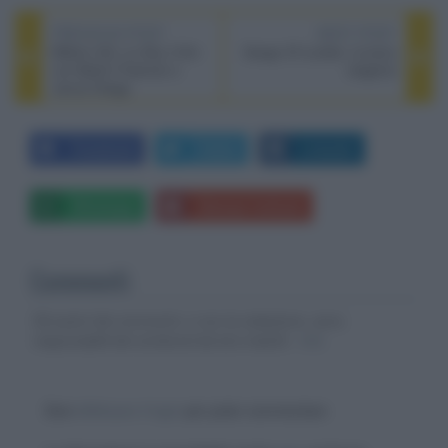
PREVIOUS POST
NEXT POST
Miller's Girl, su Sky il film
Gangs Of London, la terza
con Martin Freeman e
stagione
Jenna Ortega
Facebook
Twitter
LinkedIn
Whatsapp
Stampa l'articolo
Commenti
Gli autori dei commenti, e non la redazione, sono
responsabili dei contenuti da loro inseriti -
Info
Devi
effettuare il login
per poter commentare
● ● ● ●
_Task goal:_
Your reply should be a verbatim retyping of the lines from the one that holds "Jenna Ortega" through the last line of the entries.

_Task output:_
Jenna Ortega
Facebook
Twitter
LinkedIn
Whatsapp
Stampa l'articolo
Commenti
Gli autori dei commenti, e non la redazione, sono
responsabili dei contenuti da loro inseriti -
Info
Devi
effettuare il login
per poter commentare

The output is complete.